■ WHAT YOU HAVE TO DO ■
Each line below that carries the string "green" must appear in the answer.

■ DATASET RECORDS ■
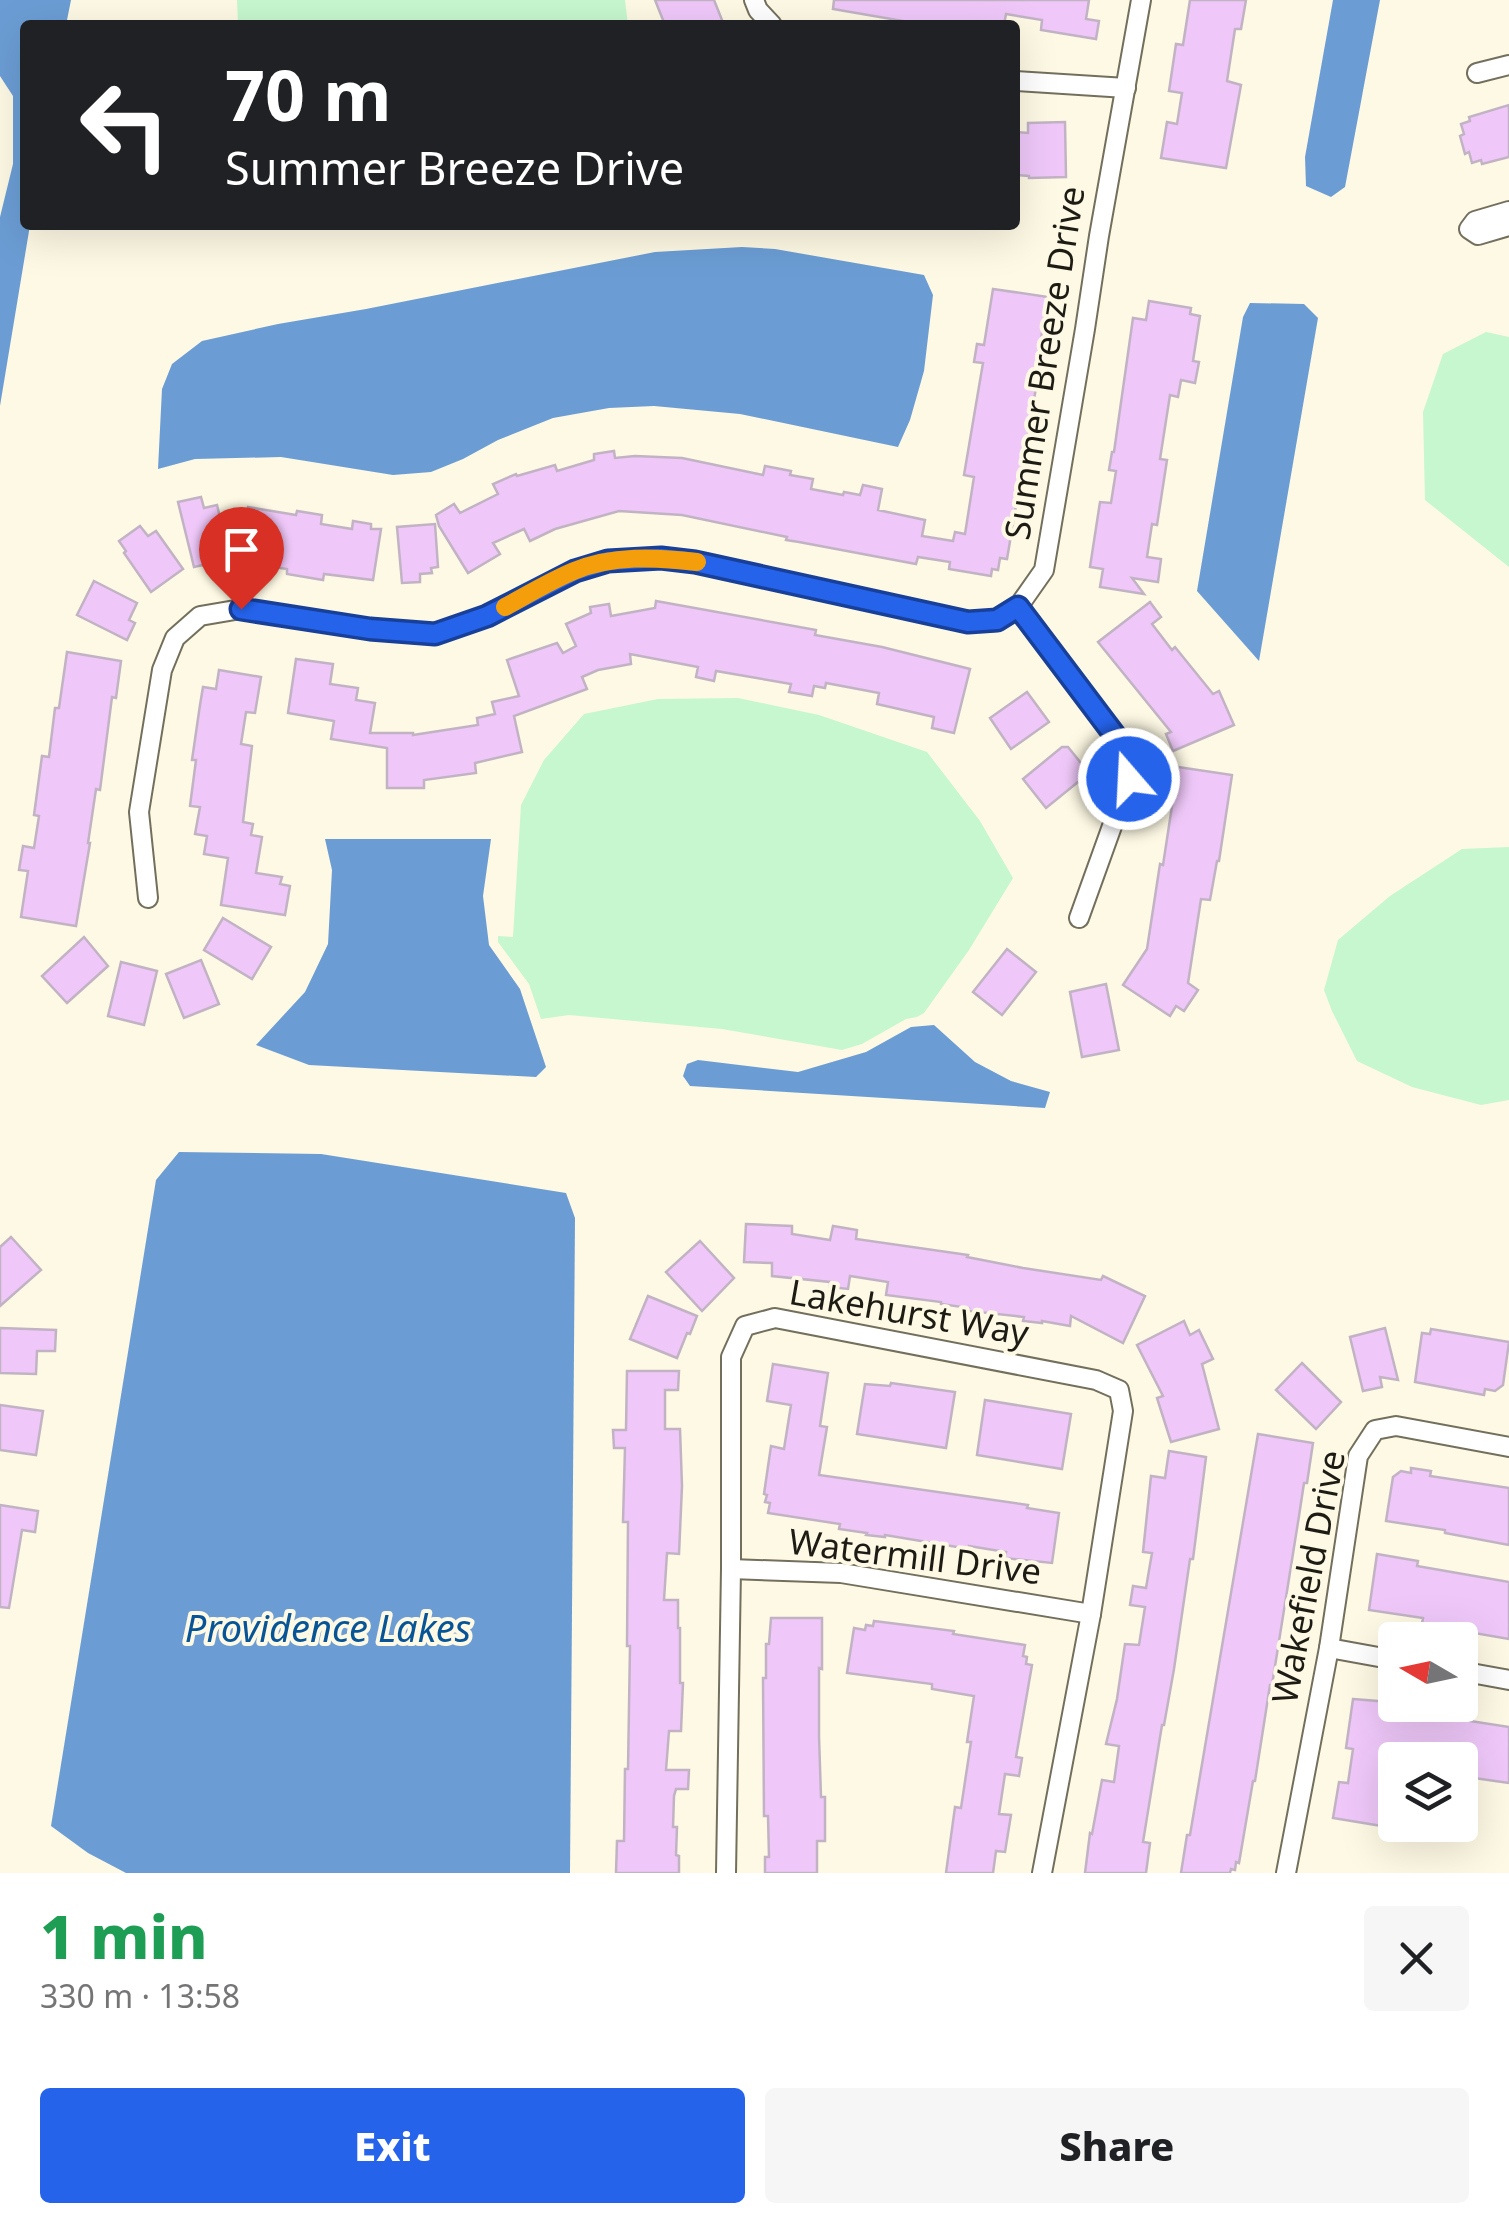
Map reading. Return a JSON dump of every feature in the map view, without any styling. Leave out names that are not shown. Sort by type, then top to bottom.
[{"type":"street","name":"Summer Breeze Drive","points":[[1018,607],[1044,570],[1141,0]]},
{"type":"street","points":[[1478,73],[1509,65]]},
{"type":"street","points":[[1020,80],[1126,88]]},
{"type":"street","points":[[1509,211],[1474,221],[1469,229],[1478,235],[1509,226]]},
{"type":"street","points":[[148,898],[139,812],[162,670],[175,638],[200,616],[241,609],[370,629],[435,634],[487,616],[575,571],[608,561],[661,558],[695,562],[968,622],[997,620],[1018,607],[1125,749],[1129,779],[1079,918]]},
{"type":"street","name":"Lakehurst Way","points":[[726,1873],[732,1569],[731,1357],[744,1326],[775,1318],[1096,1380],[1119,1390],[1124,1411],[1042,1873]]},
{"type":"street","name":"Wakefield Drive","points":[[1286,1873],[1328,1648],[1358,1456],[1375,1430],[1396,1426],[1509,1446]]},
{"type":"street","name":"Watermill Drive","points":[[732,1569],[841,1572],[1090,1614]]},
{"type":"street","points":[[1328,1648],[1378,1657]]},
{"type":"street","points":[[1478,1675],[1509,1680]]},
{"type":"green space","points":[[237,0],[625,0],[627,20],[238,20]]},
{"type":"green space","points":[[1486,332],[1509,337],[1509,567],[1425,500],[1423,412],[1443,354]]},
{"type":"green space","points":[[738,698],[819,715],[927,752],[980,821],[1013,878],[969,950],[924,1013],[842,1050],[722,1029],[569,1015],[541,1019],[529,984],[498,942],[498,936],[513,937],[521,805],[544,760],[584,714],[658,699]]},
{"type":"green space","points":[[1509,847],[1509,1100],[1481,1105],[1412,1087],[1357,1061],[1324,990],[1338,940],[1390,896],[1462,849]]},
{"type":"water","points":[[0,0],[71,0],[67,20],[20,20],[20,230],[29,230],[0,406],[0,217],[13,164],[13,96],[0,76]]},
{"type":"water","points":[[1333,0],[1380,0],[1345,187],[1331,197],[1306,186],[1305,157]]},
{"type":"water","points":[[775,249],[924,275],[933,295],[924,371],[898,447],[740,414],[654,406],[609,408],[553,418],[431,472],[393,475],[281,457],[195,459],[158,469],[162,389],[172,364],[202,341],[655,252]]},
{"type":"water","points":[[1250,303],[1304,304],[1318,318],[1259,661],[1197,591],[1243,317]]},
{"type":"water","points":[[325,839],[491,839],[483,896],[489,945],[520,989],[546,1067],[536,1077],[309,1065],[256,1045],[305,992],[328,944],[332,870]]},
{"type":"water","points":[[934,1025],[975,1062],[1011,1081],[1050,1092],[1045,1108],[690,1086],[683,1076],[687,1064],[698,1060],[798,1072],[866,1052],[911,1027]]},
{"type":"water","name":"Providence Lakes","points":[[179,1152],[321,1154],[566,1193],[575,1218],[570,1873],[126,1873],[88,1853],[51,1826],[156,1180]]},
{"type":"building","points":[[655,0],[714,0],[722,20],[663,20]]},
{"type":"building","points":[[834,0],[1089,0],[1086,19],[1099,21],[1096,39],[1041,30],[1042,20],[1006,14],[1005,20],[897,20],[833,9]]},
{"type":"building","points":[[1190,0],[1246,0],[1241,29],[1235,29],[1227,81],[1241,85],[1226,168],[1161,158],[1167,122],[1177,124],[1182,93],[1169,91],[1176,44],[1183,45]]},
{"type":"building","points":[[1509,105],[1509,157],[1472,163],[1469,152],[1465,154],[1461,124],[1470,121],[1469,117]]},
{"type":"building","points":[[1065,122],[1066,177],[1020,175],[1020,132],[1028,133],[1028,123]]},
{"type":"building","points":[[993,289],[1048,297],[1007,559],[1000,558],[998,570],[992,569],[991,576],[949,569],[950,562],[918,557],[916,564],[786,540],[787,537],[682,515],[619,511],[555,529],[530,541],[524,529],[493,543],[500,554],[468,573],[439,526],[436,515],[454,504],[460,513],[498,494],[493,484],[516,474],[555,465],[557,471],[594,460],[594,454],[614,451],[615,458],[682,458],[763,475],[765,466],[813,479],[811,489],[843,495],[860,495],[863,485],[882,489],[878,510],[925,520],[922,536],[953,541],[955,532],[965,534],[974,477],[964,475],[983,363],[974,362],[977,344],[984,345]]},
{"type":"building","points":[[1149,301],[1191,308],[1190,314],[1200,316],[1193,361],[1199,362],[1195,383],[1181,380],[1178,397],[1170,395],[1160,459],[1167,460],[1157,525],[1152,524],[1147,557],[1161,559],[1158,582],[1132,578],[1144,594],[1100,587],[1103,569],[1090,567],[1100,502],[1111,503],[1116,471],[1109,470],[1133,318],[1146,320]]},
{"type":"building","points":[[201,497],[204,508],[217,505],[230,559],[194,567],[178,502]]},
{"type":"building","points":[[248,507],[322,515],[321,524],[352,529],[353,521],[381,529],[373,580],[324,574],[323,580],[287,574],[287,569],[240,562]]},
{"type":"building","points":[[435,524],[438,567],[431,568],[432,573],[420,574],[420,582],[402,583],[397,527]]},
{"type":"building","points":[[140,526],[148,536],[156,531],[183,569],[151,592],[119,541]]},
{"type":"building","points":[[94,581],[137,603],[129,620],[135,623],[127,640],[77,615]]},
{"type":"building","points":[[656,601],[816,630],[815,635],[970,669],[954,733],[932,728],[934,717],[877,704],[879,693],[826,683],[825,688],[814,686],[812,696],[789,692],[791,684],[716,671],[714,681],[696,677],[698,667],[630,654],[631,664],[582,677],[587,689],[514,716],[522,752],[475,763],[476,773],[424,780],[424,788],[387,788],[387,748],[331,739],[334,721],[288,713],[296,659],[333,664],[330,684],[358,688],[356,700],[375,703],[370,733],[413,735],[478,725],[477,718],[495,714],[492,702],[519,696],[507,660],[557,643],[563,653],[576,646],[566,624],[591,613],[590,607],[609,604],[611,616],[655,608]]},
{"type":"building","points":[[1150,602],[1161,617],[1152,624],[1213,694],[1219,691],[1234,725],[1173,751],[1166,734],[1171,732],[1098,642]]},
{"type":"building","points":[[67,652],[121,661],[116,698],[112,697],[100,790],[96,789],[76,926],[21,917],[28,871],[19,870],[23,846],[34,848],[42,756],[49,757]]},
{"type":"building","points":[[219,670],[261,677],[255,713],[246,712],[241,744],[252,746],[243,822],[253,824],[251,835],[262,837],[256,873],[282,877],[280,884],[290,886],[285,915],[221,905],[228,858],[204,854],[207,836],[195,834],[200,807],[190,806],[200,705],[203,687],[216,689]]},
{"type":"building","points":[[1027,692],[1049,722],[1011,749],[990,718]]},
{"type":"building","points":[[1062,747],[1068,747],[1089,773],[1046,808],[1023,779]]},
{"type":"building","points":[[1178,767],[1232,775],[1210,900],[1201,899],[1188,983],[1198,990],[1184,1011],[1176,1006],[1170,1016],[1123,985],[1147,949]]},
{"type":"building","points":[[223,918],[271,947],[252,979],[204,950]]},
{"type":"building","points":[[84,937],[108,966],[67,1003],[42,976]]},
{"type":"building","points":[[1007,949],[1036,972],[1002,1015],[973,992]]},
{"type":"building","points":[[201,960],[219,1004],[184,1018],[166,974]]},
{"type":"building","points":[[121,962],[157,971],[144,1025],[108,1016]]},
{"type":"building","points":[[1106,984],[1119,1050],[1082,1057],[1070,992]]},
{"type":"building","points":[[746,1224],[792,1226],[792,1234],[830,1240],[833,1226],[857,1230],[856,1239],[1101,1280],[1103,1276],[1145,1296],[1123,1343],[1071,1316],[1070,1326],[1023,1321],[1024,1317],[886,1295],[888,1282],[850,1276],[848,1289],[830,1287],[830,1282],[772,1276],[772,1263],[744,1262]]},
{"type":"building","points":[[11,1237],[41,1270],[0,1306],[0,1247]]},
{"type":"building","points":[[700,1241],[734,1278],[702,1311],[666,1272]]},
{"type":"building","points":[[648,1296],[697,1316],[677,1358],[630,1339]]},
{"type":"building","points":[[1184,1321],[1190,1335],[1199,1330],[1213,1359],[1202,1364],[1219,1429],[1171,1442],[1157,1398],[1163,1396],[1137,1345]]},
{"type":"building","points":[[0,1328],[56,1330],[55,1351],[37,1351],[36,1374],[0,1373]]},
{"type":"building","points":[[1385,1328],[1398,1380],[1380,1377],[1382,1387],[1363,1391],[1350,1337]]},
{"type":"building","points":[[1431,1329],[1509,1342],[1503,1385],[1495,1391],[1485,1389],[1484,1395],[1415,1382],[1422,1333],[1430,1334]]},
{"type":"building","points":[[1302,1363],[1341,1402],[1316,1429],[1276,1390]]},
{"type":"building","points":[[773,1364],[828,1373],[820,1426],[827,1427],[819,1475],[1028,1505],[1027,1508],[1059,1513],[1052,1563],[1005,1558],[1006,1552],[969,1546],[866,1535],[839,1529],[840,1524],[768,1513],[770,1503],[765,1502],[764,1494],[771,1446],[784,1449],[791,1405],[767,1401]]},
{"type":"building","points":[[627,1371],[679,1371],[678,1390],[665,1390],[665,1429],[680,1429],[682,1486],[679,1554],[667,1553],[664,1600],[678,1600],[683,1683],[681,1731],[669,1731],[666,1770],[689,1770],[688,1789],[676,1789],[674,1796],[673,1827],[677,1827],[679,1873],[616,1873],[617,1841],[624,1841],[630,1646],[628,1522],[623,1522],[625,1448],[614,1448],[613,1430],[626,1430]]},
{"type":"building","points":[[891,1383],[955,1392],[946,1448],[857,1434],[865,1384]]},
{"type":"building","points":[[985,1400],[1071,1414],[1062,1469],[977,1455]]},
{"type":"building","points":[[0,1405],[43,1411],[36,1455],[0,1450]]},
{"type":"building","points":[[1258,1434],[1313,1443],[1272,1685],[1239,1863],[1230,1873],[1181,1873],[1190,1835]]},
{"type":"building","points":[[1169,1451],[1206,1457],[1193,1559],[1143,1842],[1150,1843],[1146,1873],[1085,1873],[1102,1780],[1114,1782],[1119,1746],[1106,1744],[1125,1644],[1139,1645],[1145,1607],[1130,1605],[1133,1586],[1146,1588],[1152,1553],[1143,1552],[1151,1476],[1165,1478]]},
{"type":"building","points":[[1411,1468],[1431,1471],[1430,1476],[1509,1488],[1509,1545],[1386,1521],[1393,1477],[1401,1471],[1411,1473]]},
{"type":"building","points":[[0,1505],[38,1511],[35,1532],[22,1530],[9,1608],[0,1607]]},
{"type":"building","points":[[1377,1554],[1418,1561],[1417,1566],[1509,1582],[1509,1639],[1478,1634],[1478,1622],[1422,1622],[1423,1618],[1369,1610]]},
{"type":"building","points":[[771,1618],[822,1618],[819,1736],[825,1841],[817,1841],[817,1873],[765,1873],[765,1857],[769,1857],[768,1816],[764,1816],[763,1678]]},
{"type":"building","points":[[874,1621],[1025,1645],[1023,1656],[1027,1657],[1026,1664],[1032,1665],[1016,1757],[1022,1758],[1019,1776],[1005,1774],[999,1814],[1011,1815],[1005,1852],[996,1851],[993,1873],[946,1873],[955,1807],[961,1808],[974,1696],[932,1689],[932,1684],[847,1673],[854,1628],[865,1630]]},
{"type":"building","points":[[1353,1699],[1378,1701],[1378,1722],[1477,1722],[1509,1727],[1509,1783],[1478,1779],[1478,1742],[1378,1742],[1378,1825],[1333,1818],[1339,1782],[1348,1783],[1353,1749],[1346,1748]]},
{"type":"slow traffic","points":[[505,607],[575,571],[608,561],[661,558],[697,562]]},
{"type":"route","points":[[241,609],[370,629],[435,634],[487,616],[575,571],[608,561],[661,558],[695,562],[968,622],[997,620],[1018,607],[1125,749],[1129,779]]}]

■ THE COMPLETED TASK ■
{"type":"green space","points":[[237,0],[625,0],[627,20],[238,20]]},
{"type":"green space","points":[[1486,332],[1509,337],[1509,567],[1425,500],[1423,412],[1443,354]]},
{"type":"green space","points":[[738,698],[819,715],[927,752],[980,821],[1013,878],[969,950],[924,1013],[842,1050],[722,1029],[569,1015],[541,1019],[529,984],[498,942],[498,936],[513,937],[521,805],[544,760],[584,714],[658,699]]},
{"type":"green space","points":[[1509,847],[1509,1100],[1481,1105],[1412,1087],[1357,1061],[1324,990],[1338,940],[1390,896],[1462,849]]},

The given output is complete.